Pour les portraitistes du 18ème, 19ème même, peindre des portraits était une manière confortable d’assurer un minimum vital mais aussi rendre hommage ou simplement un exercice.

J’ai choisi pour cet article divers portraits d’enfants, plusieurs du 19ème tant il est vrai qu’à partir de ce siècle on peint beaucoup d’enfants car enfin on réalise que l’enfant est un adulte en devenir, qu’il mérite, lui, son éducation, à ce titre une considération particulière. D’Arlésiennes également et un portrait de moi comme un intrus.

Ces enfants, je les ai choisis parce qu’ils me touchent. Peu importe qui les a peints, peu importe qui ils sont. Je les sors de leur tableau, de cet espace géométrique, confinés pour utiliser un terme à la mode, je leur donne la vie d’ailleurs.

Je vais chercher dans leur regard les interrogations muettes, les joies contenues, le désarroi…

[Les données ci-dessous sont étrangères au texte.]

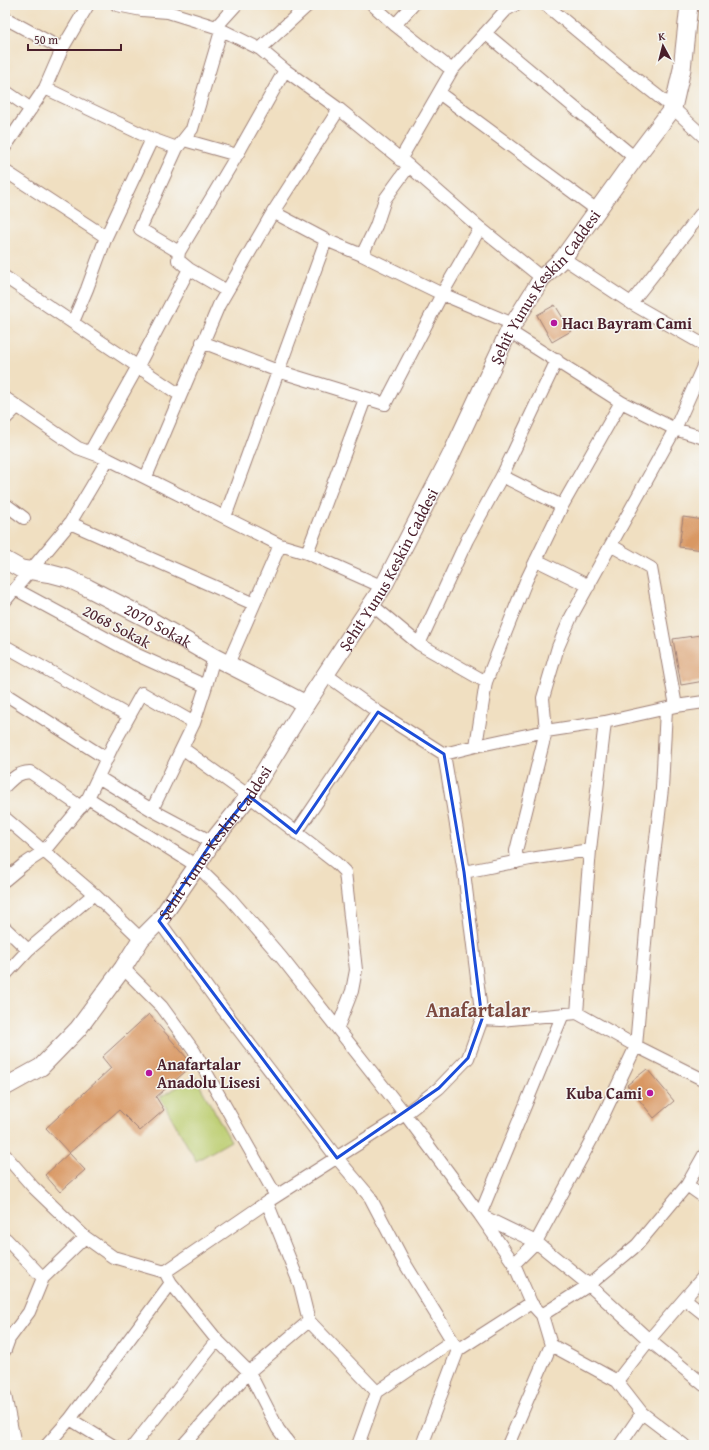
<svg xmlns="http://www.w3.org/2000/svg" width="709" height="1450" viewBox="0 0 709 1450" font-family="'Gentium Book Plus',serif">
	<rect width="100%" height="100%" fill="#f6f6f2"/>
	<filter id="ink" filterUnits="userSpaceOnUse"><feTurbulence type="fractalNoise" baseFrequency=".025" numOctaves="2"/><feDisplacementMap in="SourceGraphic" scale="8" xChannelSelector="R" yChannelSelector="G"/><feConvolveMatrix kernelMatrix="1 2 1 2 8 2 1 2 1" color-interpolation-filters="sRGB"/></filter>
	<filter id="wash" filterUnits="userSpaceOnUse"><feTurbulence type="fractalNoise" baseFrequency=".012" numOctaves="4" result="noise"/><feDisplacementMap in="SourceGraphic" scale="16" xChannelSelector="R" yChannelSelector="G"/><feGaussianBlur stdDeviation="0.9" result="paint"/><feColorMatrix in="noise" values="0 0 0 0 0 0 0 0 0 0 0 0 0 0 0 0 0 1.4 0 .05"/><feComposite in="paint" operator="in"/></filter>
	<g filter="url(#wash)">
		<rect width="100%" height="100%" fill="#f0dfc1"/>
		<path fill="#bccd70" stroke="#83764e" d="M195,1077l36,64 -35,20 -36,-64z"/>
		<g id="blocks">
			<path fill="#d99864" d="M555,305l16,26 -19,11 -15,-27z
				M683,517l21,3v30l-25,-3z
				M700,635l4,25v21l-23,4 -8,-46z
				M149,1014l44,51 -37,32 8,13 -24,21 -21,-21 -50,43 -23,-25 65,-60 -9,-11z
				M647,1069l27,32 -20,17 -27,-33z
				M69,1153l16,17 -25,22 -15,-17z"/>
		</g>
	</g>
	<g filter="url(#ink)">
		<use href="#blocks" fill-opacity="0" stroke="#9d7f76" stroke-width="1"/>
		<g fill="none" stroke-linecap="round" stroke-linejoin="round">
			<g stroke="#9d7f76" stroke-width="14">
				<path id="street" d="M117,5l25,5 26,2 48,15 44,22 25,21 54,39 70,57 71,62 62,50
					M373,5l22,20 57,45
					M546,5l67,56 60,47 31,29
					M5,18l57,31
					M395,25l18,-20
					M216,27l20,-22
					M485,33l150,125
					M260,49l48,-44
					M45,88l107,51 25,9
					M5,91l26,18
					M439,93l158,117
					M184,140l53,15
					M5,147l40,-59 17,-39 26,-44
					M400,160l52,-90 54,-60 9,-5
					M5,171l101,66
					M273,212l53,28 36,15 80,39 71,30
					M179,252l-39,-23 37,-81 15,-19 29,-98
					M362,255l14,-29 9,-27 24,-33
					M563,258l68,45 73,42
					M5,277l175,118
					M227,291l-38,-22 -11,-9 1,-8 58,-97 48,-85
					M631,303l73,-93
					M73,322l14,-33 19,-52 46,-98
					M509,331l112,71 54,27 29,9
					M202,342l76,29 107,33 57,-110 38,-66
					M5,398l73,50 30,11 172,86 27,8 76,34
					M5,419l12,-12
					M90,452l48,-86 51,-97
					M502,476l60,30
					M146,477l73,-172 54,-93 66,-103
					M5,504l19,14
					M225,517l101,-277
					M70,523l184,81
					M612,546l39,22 25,138
					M307,553l58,-154
					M536,560l53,26
					M15,589l120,65 71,32
					M5,601l65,-78 38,-64
					M372,605l47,39 67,38
					M419,644l48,-104 35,-64 55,-116
					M5,646l124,70
					M228,664l52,-119
					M5,694l102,65
					M476,746l10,-64 40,-101 36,-75 59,-104
					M182,748l67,48 87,67 9,9 11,98 -4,21 -14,36
					M444,754l32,-8 70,-15 59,-9 71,-16 28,-4
					M98,777l54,33 60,32
					M5,786c9,-9 13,-13 25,-14l51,35
					M88,798l109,68 33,32 51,59 124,157 75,101 34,49 17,39 11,12 9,30 66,36 25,32 42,32
					M152,810l42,-87 12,-37 8,-29
					M5,818l89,76 47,45
					M296,833l82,-121
					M517,862l-1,-11 30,-120 -3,-33 15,-51 13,-30 104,-188 29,-65
					M464,872l66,-13 60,-9
					M5,880l18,-15 21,-14 44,-53 25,-53 29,-52 52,30
					M159,921l60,83 118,154 33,39 34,65 54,88 -36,95
					M5,928l23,22
					M123,968l39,39 32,44 82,145
					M5,975l23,-25 66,-56
					M577,1013l13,-163 15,-128
					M563,1014l-83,201 56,27 53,43 60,55 55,45
					M482,1019l19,1 76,-7 59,33 68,34
					M5,1155l28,32 52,50 28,20 52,15 6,11 46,57 32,32 29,57 12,16
					M687,1185l17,12
					M267,1202l33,83 9,36 68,71 -19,53
					M6,1239l37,39
					M514,1264l22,-22 59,-109 41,-87 13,-149 13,-108 4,-80
					M165,1272l102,-70 138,-88 34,-26 29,-30 14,-39 -18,-147 -20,-118 -66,-42 -53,-38
					M685,1299l19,15
					M542,1315l47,-30 48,-40 50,-60 17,-30
					M5,1350l4,-11 20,-27 14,-34 42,-41
					M458,1350l73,-47
					M617,1381l32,-41 55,-64
					M377,1392l75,-51
					M5,1395l10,50
					M47,1445l23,-26
					M112,1445l-42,-26 101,-136
					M134,1445l83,-105
					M183,1445l66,-73 60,-51
					M508,1445l43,-100
					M620,1445l22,-32"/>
			</g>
			<g stroke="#9d7f76" stroke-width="19">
				<g id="secondary">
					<path id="s1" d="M5,560l16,9 31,5 15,4 21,10 62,32 64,37 92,47"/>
					<path id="s2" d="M5,1087l36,-20 37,-38 45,-61 18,-29 18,-18 38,-55 15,-24 37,-46 57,-92 77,-117 68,-132 58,-124 33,-53 21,-20 72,-100 38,-50 9,-39 7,-64"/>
				</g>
			</g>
			<use href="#street" stroke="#fff" stroke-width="12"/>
			<use href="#secondary" stroke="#fff" stroke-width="17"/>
		</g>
	</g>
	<path fill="none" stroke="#1d4ed8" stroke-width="3" stroke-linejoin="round" d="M378,712l66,42 20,118 18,147 -14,39 -29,30 -102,70 -178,-237 53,-79 37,-46 47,37z"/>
	<g fill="#b5179e" stroke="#f6f6f2" stroke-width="1.5">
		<circle cx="554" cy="323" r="4"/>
		<circle cx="149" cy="1073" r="4"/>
		<circle cx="650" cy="1093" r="4"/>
	</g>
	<g text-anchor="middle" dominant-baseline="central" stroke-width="3" stroke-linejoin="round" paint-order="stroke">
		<g font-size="16" fill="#4a1f2b" stroke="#f6f6f2">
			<text stroke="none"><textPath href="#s2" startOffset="974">Şehit Yunus Keskin Caddesi</textPath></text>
			<text stroke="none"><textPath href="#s2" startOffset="650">Şehit Yunus Keskin Caddesi</textPath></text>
			<text stroke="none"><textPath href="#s1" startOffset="168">2070 Sokak</textPath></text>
			<text transform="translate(117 626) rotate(28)">2068 Sokak</text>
			<text stroke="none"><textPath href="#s2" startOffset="326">Şehit Yunus Keskin Caddesi</textPath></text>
		</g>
		<g font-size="16" font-weight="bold" fill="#4a1f2b" stroke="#f6f6f2" text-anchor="start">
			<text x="562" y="323">Hacı Bayram Cami</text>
			<text x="157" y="1064">Anafartalar<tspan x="157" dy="18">Anadolu Lisesi</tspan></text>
			<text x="642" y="1093" text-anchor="end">Kuba Cami</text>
		</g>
		<g font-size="20" font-weight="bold" fill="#7c493f" stroke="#f6f6f2">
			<text x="478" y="1009">Anafartalar</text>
		</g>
	</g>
	<rect width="709" height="1450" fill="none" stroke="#f6f6f2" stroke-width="20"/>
	<g transform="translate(663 46) rotate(353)" stroke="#f6f6f2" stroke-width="3" paint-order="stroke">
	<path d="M0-3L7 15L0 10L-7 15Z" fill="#4a1f2b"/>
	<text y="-6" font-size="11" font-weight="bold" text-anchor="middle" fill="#4a1f2b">K</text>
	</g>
	<path d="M28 44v6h93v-6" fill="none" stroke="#4a1f2b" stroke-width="2"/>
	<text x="34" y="44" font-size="12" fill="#4a1f2b" stroke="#f6f6f2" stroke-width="3" paint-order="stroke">50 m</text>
</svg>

Comment est fabriqué celui qui ne se laisse pas attendrir par ces portraits, ces petites moues aux bouches teintées d’un éclat de blanc, ces grands yeux qui nous regardent ?

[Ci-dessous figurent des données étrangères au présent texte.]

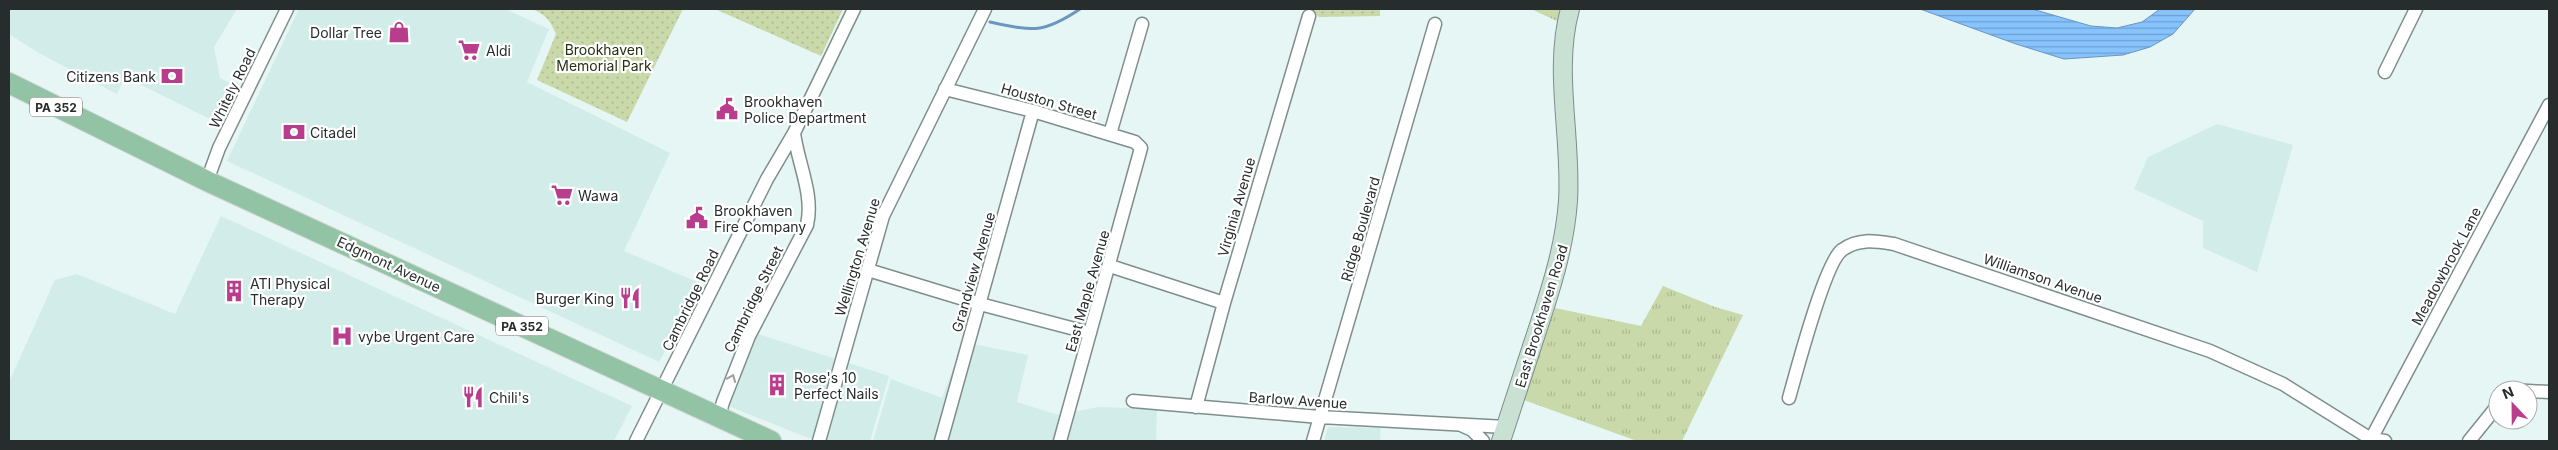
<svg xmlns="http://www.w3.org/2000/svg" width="2558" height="450" viewBox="0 0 2558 450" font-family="Inter,sans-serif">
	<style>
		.built { fill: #d2ede9 }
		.grass { fill: url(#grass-tufts) }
		.park { fill: url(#park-dots) }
		.water { fill: url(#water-rules); stroke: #6a96bf }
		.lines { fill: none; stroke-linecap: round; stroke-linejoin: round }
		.stream { stroke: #6a96bf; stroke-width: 3 }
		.street-casing { stroke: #7e8e8b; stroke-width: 15 }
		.secondary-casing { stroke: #7e8e8b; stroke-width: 20 }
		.primary-casing { stroke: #cfd1d1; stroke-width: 22 }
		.street { stroke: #fff; stroke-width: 12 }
		.secondary { stroke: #c9e1d2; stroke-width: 18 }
		.primary { stroke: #92c3a4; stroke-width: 20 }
		.oneway { stroke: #9ea0a0 }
		.labels { text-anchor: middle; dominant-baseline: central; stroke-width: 4.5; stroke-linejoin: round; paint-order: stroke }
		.shield { fill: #fff; stroke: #686c6b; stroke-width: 1 }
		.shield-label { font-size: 12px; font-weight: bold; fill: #272d2c }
		.poi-label { font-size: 14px; fill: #272d2c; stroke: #fff; text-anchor: start }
		.park-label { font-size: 14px; fill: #27300f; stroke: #fff }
		.street-label { font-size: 14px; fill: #272d2c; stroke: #fff }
	</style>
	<defs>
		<pattern id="grass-tufts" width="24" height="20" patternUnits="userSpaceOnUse" patternTransform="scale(1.25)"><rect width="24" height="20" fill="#c9d9a9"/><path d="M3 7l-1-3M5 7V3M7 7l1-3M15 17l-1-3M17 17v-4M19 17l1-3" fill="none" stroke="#adbb92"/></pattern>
		<pattern id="park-dots" width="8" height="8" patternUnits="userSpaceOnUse" patternTransform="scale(1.25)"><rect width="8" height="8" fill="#c9d9a9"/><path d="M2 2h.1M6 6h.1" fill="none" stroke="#adbb92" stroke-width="1.8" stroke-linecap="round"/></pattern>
		<pattern id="water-rules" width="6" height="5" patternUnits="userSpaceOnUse" patternTransform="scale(1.25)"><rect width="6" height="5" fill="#87c3fe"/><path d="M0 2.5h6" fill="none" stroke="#6e9fce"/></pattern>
	</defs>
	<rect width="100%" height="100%" fill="#e5f6f4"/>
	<path class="built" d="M9 9H237L214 47 220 78 229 82 214 121 125 77 117 94 37 52 9 34Z
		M299 9H505L549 29 527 82 670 153 624 251 702 284 659 362 227 161Z
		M2217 124 2293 145 2257 272 2203 248V221L2134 189 2148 157Z
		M221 216 632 406 614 441H9V382L55 280 77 274 175 314Z
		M758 334 889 376 870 441H816L726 405Z
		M963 342 1028 355 1017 402 1058 415 1098 407 1157 409 1156 441H873L891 379 942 398Z
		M1328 427 1381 428 1380 441H1324Z"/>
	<path class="grass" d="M1531 9H1560L1557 21Z
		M1663 286 1715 307 1743 315 1682 441H1637L1524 400 1555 308 1641 326Z"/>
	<path class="park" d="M532 9H683L627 122 537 80 556 34C550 20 546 15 532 9Z
		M715 9H843L821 56Z
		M1311 9H1380V16L1319 17Z"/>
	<path class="water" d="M1920 9H2032L2091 26 2117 28 2142 22 2160 9H2195L2173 34 2150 47 2123 55 2064 59 2016 44Z"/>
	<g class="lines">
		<path class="stream" d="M990 22C1033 31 1043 34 1080 9"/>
		<g class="street-casing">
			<path id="street" d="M2385 72 2416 9
				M945 89 1033 111 1135 142 1141 148 1060 441
				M1110 134 1142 24
				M207 181 219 148 287 9
				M1110 266 1224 303
				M868 270 980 304 1090 333
				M2510 390 2549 392
				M1789 398C1796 373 1825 262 1842 250 1858 238 1875 241 1894 244L2210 351 2283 384 2371 439 2385 441
				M1133 401 1320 417 1506 427
				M1196 407 1224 303 1309 16
				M725 420 721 409 723 402 749 336 807 225C814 194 798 164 794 133
				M1461 425 1472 430 1483 441
				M636 441 767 179 794 133 854 9
				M819 441 883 216 985 9
				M941 441 1033 111
				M1313 441 1435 24
				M2370 441 2549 105
				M2469 441 2498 405"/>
		</g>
		<g class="secondary-casing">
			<path id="secondary" d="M1501 441C1514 402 1527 362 1540 322 1553 282 1565 243 1568 201 1572 138 1553 70 1570 9"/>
		</g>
		<g class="primary-casing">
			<path id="primary" d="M9 83 207 181 771 441"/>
		</g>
		<use href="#street" class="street"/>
		<use href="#secondary" class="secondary"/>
		<use href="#primary" class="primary"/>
	</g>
	<defs><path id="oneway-chevron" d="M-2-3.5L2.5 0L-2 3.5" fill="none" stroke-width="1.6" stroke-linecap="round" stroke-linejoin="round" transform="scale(1.25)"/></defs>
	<use class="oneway" href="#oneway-chevron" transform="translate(732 378) rotate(-68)"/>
	<defs>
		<g id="shop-bare" transform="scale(1.725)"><path d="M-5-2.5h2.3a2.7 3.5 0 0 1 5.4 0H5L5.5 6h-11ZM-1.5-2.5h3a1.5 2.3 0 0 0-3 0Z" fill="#b93d8d" stroke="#fff" stroke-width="2.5" paint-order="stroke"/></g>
		<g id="supermarket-bare" transform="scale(1.725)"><path d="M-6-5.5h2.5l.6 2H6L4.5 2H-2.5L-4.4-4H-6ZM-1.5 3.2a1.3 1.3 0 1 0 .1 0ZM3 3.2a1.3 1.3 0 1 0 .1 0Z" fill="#b93d8d" stroke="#fff" stroke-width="2.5" paint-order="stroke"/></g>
		<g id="bank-bare" transform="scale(1.725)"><path d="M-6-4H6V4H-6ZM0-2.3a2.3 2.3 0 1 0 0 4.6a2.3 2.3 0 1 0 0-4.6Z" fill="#b93d8d" stroke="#fff" stroke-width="2.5" paint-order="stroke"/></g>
		<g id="civic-bare" transform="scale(1.725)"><path d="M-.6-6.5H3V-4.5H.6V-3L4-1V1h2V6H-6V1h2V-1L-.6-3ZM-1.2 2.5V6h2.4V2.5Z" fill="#b93d8d" stroke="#fff" stroke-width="2.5" paint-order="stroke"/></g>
		<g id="building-bare" transform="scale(1.725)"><path d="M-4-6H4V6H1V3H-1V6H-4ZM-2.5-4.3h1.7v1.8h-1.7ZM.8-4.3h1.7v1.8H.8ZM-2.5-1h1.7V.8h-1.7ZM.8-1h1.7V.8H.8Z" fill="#b93d8d" stroke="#fff" stroke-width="2.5" paint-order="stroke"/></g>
		<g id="restaurant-bare" transform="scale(1.725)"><path d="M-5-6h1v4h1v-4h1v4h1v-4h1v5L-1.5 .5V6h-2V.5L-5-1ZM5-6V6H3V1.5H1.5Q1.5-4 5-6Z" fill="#b93d8d" stroke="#fff" stroke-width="2.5" paint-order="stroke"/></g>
		<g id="hospital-bare" transform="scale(1.725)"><path d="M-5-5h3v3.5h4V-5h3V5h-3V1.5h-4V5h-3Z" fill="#b93d8d" stroke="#fff" stroke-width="2.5" paint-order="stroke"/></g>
	</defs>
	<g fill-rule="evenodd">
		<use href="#shop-bare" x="399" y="32"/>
		<use href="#supermarket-bare" x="469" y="50"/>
		<use href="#bank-bare" x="172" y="76"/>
		<use href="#civic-bare" x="727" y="109"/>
		<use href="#bank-bare" x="294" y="132"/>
		<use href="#supermarket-bare" x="562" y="195"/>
		<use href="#civic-bare" x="697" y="218"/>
		<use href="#building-bare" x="234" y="291"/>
		<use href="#restaurant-bare" x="630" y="298"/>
		<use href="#hospital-bare" x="342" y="336"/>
		<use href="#building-bare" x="777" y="385"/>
		<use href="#restaurant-bare" x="473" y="397"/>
	</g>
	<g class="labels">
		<g class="shield">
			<rect x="30" y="97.5" width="52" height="19" rx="4"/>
			<rect x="496" y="316.5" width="52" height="19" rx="4"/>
		</g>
		<g class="shield-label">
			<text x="56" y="107">PA 352</text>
			<text x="522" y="326">PA 352</text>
		</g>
		<g class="poi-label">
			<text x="382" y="32" text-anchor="end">Dollar Tree</text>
			<text x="486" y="50">Aldi</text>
			<text x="156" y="76" text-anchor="end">Citizens Bank</text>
			<text x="744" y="101">Brookhaven<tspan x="744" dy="16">Police Department</tspan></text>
			<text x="310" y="132">Citadel</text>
			<text x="578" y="195">Wawa</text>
			<text x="714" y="210">Brookhaven<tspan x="714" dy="16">Fire Company</tspan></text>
			<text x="250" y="283">ATI Physical<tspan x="250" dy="16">Therapy</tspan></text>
			<text x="614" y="298" text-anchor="end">Burger King</text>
			<text x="358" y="336">vybe Urgent Care</text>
			<text x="794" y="377">Rose's 10<tspan x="794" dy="16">Perfect Nails</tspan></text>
			<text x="489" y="397">Chili's</text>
		</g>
		<g class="park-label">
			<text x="604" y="49">Brookhaven<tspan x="604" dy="16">Memorial Park</tspan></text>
		</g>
		<g class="street-label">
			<text transform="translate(232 88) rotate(-64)">Whitely Road</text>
			<text transform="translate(1049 101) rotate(16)">Houston Street</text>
			<text transform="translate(1236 207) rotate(-74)">Virginia Avenue</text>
			<text transform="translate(1360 229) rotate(-74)">Ridge Boulevard</text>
			<text transform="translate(857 257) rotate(-73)">Wellington Avenue</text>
			<text transform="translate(389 264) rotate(25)">Edgmont Avenue</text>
			<text transform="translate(2446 266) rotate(-62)">Meadowbrook Lane</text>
			<text transform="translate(973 272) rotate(-74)">Grandview Avenue</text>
			<text transform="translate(2043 278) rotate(19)">Williamson Avenue</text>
			<text transform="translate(1087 291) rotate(-74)">East Maple Avenue</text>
			<text transform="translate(753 299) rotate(-64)">Cambridge Street</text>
			<text transform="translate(690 300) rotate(-64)">Cambridge Road</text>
			<text transform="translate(1541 316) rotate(-73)">East Brookhaven Road</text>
			<text transform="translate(1298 400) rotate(4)">Barlow Avenue</text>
		</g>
	</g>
	<rect width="2558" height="450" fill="none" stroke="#272d2c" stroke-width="20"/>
	<g transform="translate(2513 405) rotate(338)"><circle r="24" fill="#ffffff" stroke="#a9abab"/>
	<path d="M0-4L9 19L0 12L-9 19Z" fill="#b93d8d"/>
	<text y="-8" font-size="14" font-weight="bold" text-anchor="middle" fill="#272d2c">N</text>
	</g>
</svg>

Les Arlésiennes ont les yeux noirs. Un regard profond des filles du sud, celui qui va avec le teint olivâtre, le regard fier de celle qui ne s’en laisse pas compter. Les tenues sont celles du costume local, bien plus qu’un costume, un indice culturel. « Elles sont belles nos Fragonardes* d’un été, d’une année, lascives »… disait Bernard Pivot à propos des tableaux de Fragonard, extrapolant pour dire la beauté naturelle et sauvage des filles du sud. Pas celles des villes, celles de la terre qui cachent sous leurs jupons empesés, de rudes genoux et des cuisses musclées par le labeur.

J’aime le contraste de l’attitude dans les portraits. L’instant figé dans une agitation. Qui pourrait imaginer que ces enfants soient aussi sages ? Comme tous les enfants du monde et de toutes les époques, c’est le jeu qui les attire, mais voilà il a fallu en passer par le portrait, c’est long les séances de pause, les peintres trichent, ils leur arrivent de portraitiser celui qui déjà court dans le jardin ou sur la plage en criant.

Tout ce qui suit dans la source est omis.